Nigeria’s Dangote Refinery Reshapes Africa’s Downstream Map

In just a few months, Nigeria’s Dangote Refinery has gone from a mega-project on the horizon to a force actively redrawing the energy dynamics of Africa -  and increasingly, the global market.

With a nameplate capacity of 650,000 barrels per day (bpd), the refinery is now running at approximately 85% utilization, following the successful commissioning of its alkylation unit in April. This has allowed it to hit full operating stride and begin impacting both domestic supply and international trade.

Displacing Imports, Exporting Strength

The first half of 2025 has been transformative. Domestic gasoline imports into Nigeria, once averaging around 200,000 bpd, have plummeted to near 60,000 bpd. Today, Dangote meets over 60% of Nigeria’s gasoline needs, sharply cutting foreign exchange exposure and redefining the country’s fuel security landscape.

But the disruption is not limited to local supply chains. In June, the refinery shipped its first gasoline cargo to Asia -  a 90,000-metric-ton parcel moved through global trading house Mercuria. This marks a significant inflection point, signalling West Africa's ability to not only satisfy domestic demand, but also carve out presence in distant, competitive markets.

Petrochemical Expansion & Industrial Ambition

In parallel with its refining operations, the facility’s $2 billion petrochemical plant has also entered full swing. Now producing 830,000 metric tons of polypropylene annually, it positions Dangote as Africa’s largest supplier of the commodity -  until recently a staple import for many African and emerging economies. With a global off-take agreement secured with Vinmar, this segment is primed to generate industrial ripple effects far beyond Nigeria.

A New Downstream Order

Regional supply chains are already being realigned. Nearly 100,000 bpd of gasoil exports from the refinery have reached West African markets in recent months, nudging out traditional suppliers from Europe. This is not simply a substitution -  it is the reshaping of decades-old trade corridors.

Additionally, the refinery’s strategic procurement of feedstock has made headlines. With domestic supply still facing bottlenecks, Dangote continues to import U.S. WTI crude, with 5 million barrels scheduled for July alone. This underscores not only its production resilience, but its strategic awareness of global supply arbitrage.

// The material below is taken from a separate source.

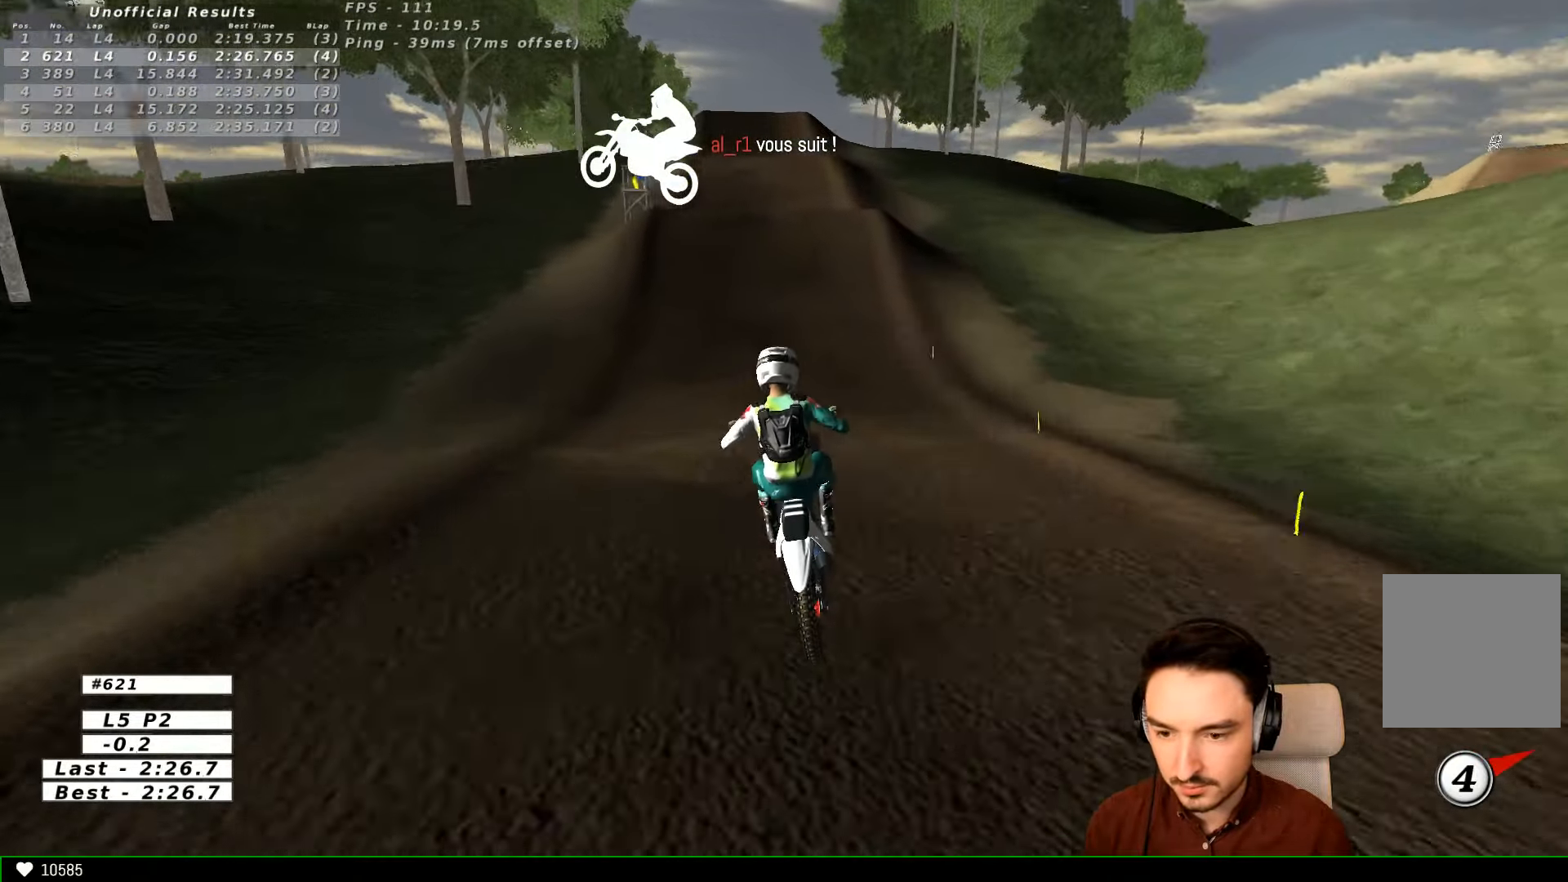
{"dt_ms": 500, "buttons": ["R2"], "left_stick": "right", "right_stick": "center", "events": [[466, "left_stick", "right"]]}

Implications and Strategic Signals

For Nigeria, the payoff is multi-pronged. There’s the immediate fiscal advantage of reduced fuel imports, and the medium-term industrial dividend of higher value-added production through petrochemicals. More broadly, it signals a shift in posture -  from a net importer to a regional power capable of competing globally.

For the region, Dangote’s emergence challenges long-standing supplier dynamics, and raises fresh questions for countries like Ghana and Côte d’Ivoire, who still import the majority of their refined products. With Ghana’s TOR set to resume refining later this year, the race for self-sufficiency -  and competitive export footing -  is officially on.